• Your objective
Determine how many lines in the listing below contain the word "paño", treating uppercase and lowercase letters as different. Reply with the number alone.

• Records for this exercise
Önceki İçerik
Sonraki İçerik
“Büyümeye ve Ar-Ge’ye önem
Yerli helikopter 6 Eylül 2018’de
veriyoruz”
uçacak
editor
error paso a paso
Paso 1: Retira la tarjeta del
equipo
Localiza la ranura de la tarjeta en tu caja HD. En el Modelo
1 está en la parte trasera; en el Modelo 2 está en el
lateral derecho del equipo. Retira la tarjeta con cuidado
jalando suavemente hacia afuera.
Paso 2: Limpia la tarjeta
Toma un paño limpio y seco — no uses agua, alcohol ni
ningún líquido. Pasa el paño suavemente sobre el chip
* * *
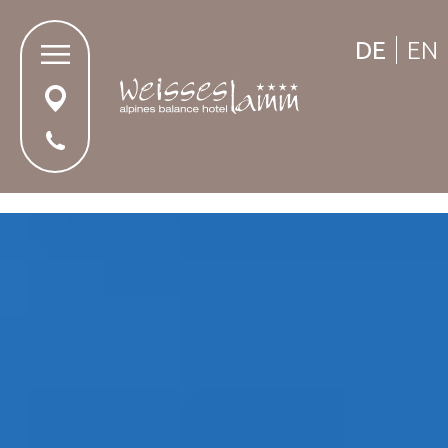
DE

• Solution to the problem
2